Back in the 1920s, Coco Chanel got a sunburn while holidaying and it became a ‘style’. By the 1930s, sun bathing had become a trend that was firmly entrenched with Hollywood movies showing actors and actresses basking in the sun around a swimming pool or beach.
The sun tan became a symbol of the rich and famous. By the late 1950s and early 1960s, the Gidget movies made the sun tan a must-have for everyone.
Through the influence of movies promoting outdoor activities, physical fitness and good health, the tanned body is now considered part of the modern woman’s beauty arsenal.
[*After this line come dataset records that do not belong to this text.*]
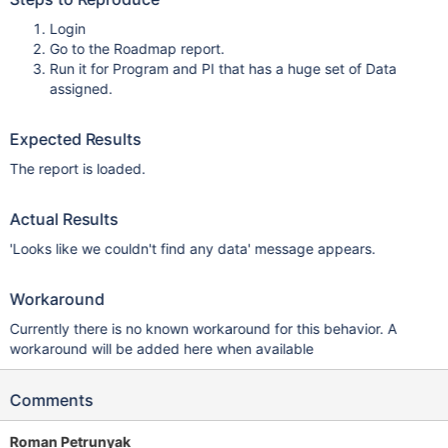
Login
Go to the Roadmap report.
Run it for Program and PI that has a huge set of Data
assigned.
Expected Results
The report is loaded.
Actual Results
'Looks like we couldn't find any data' message appears.
Workaround
Currently there is no known workaround for this behavior. A
workaround will be added here when available
Comments
Roman Petrunyak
Men are also beginning to get in on the bronzed look, with body builders being amongst the first men to go for it some twenty years ago.
As recent as ten years ago, people were primarily achieving their tans naturally but the development of leathery skin and cancers have led to the emergence of spray tanning or fake tanning.
Over the years, spray tanning products have improved dramatically, losing the chemical smell and orange tint that marked the user. All spray tanning product have Dihydroxyacetone (DHA) which is the active ingredient interacting with a person’s own skin chemistry to turn it bronze, hence the experience in getting a spray tan results in slight differences from person to person. It works by causing a chemical reaction with the amino acids on the top, dead layer of the skin.
And if that wasn’t enough, spray tan solutions now have added ingredients such as guarana in them. Guarana seeds have many traditional uses, amongst which includes being used as a medicine, for weight loss, to treat low blood pressure and chronic fatigue syndrome and to prevent malaria and dysentery. It is also used to enhance sexual desire, and treating fever, headaches, joint pain and heat stress.
When applied to skin, guarana has been noted to release caffeine and catechins which in turn has a tightening effect on skin and improving skin integrity. Topical application in a recent study showed guarana as being able to significantly reduce the jowl size of test patients.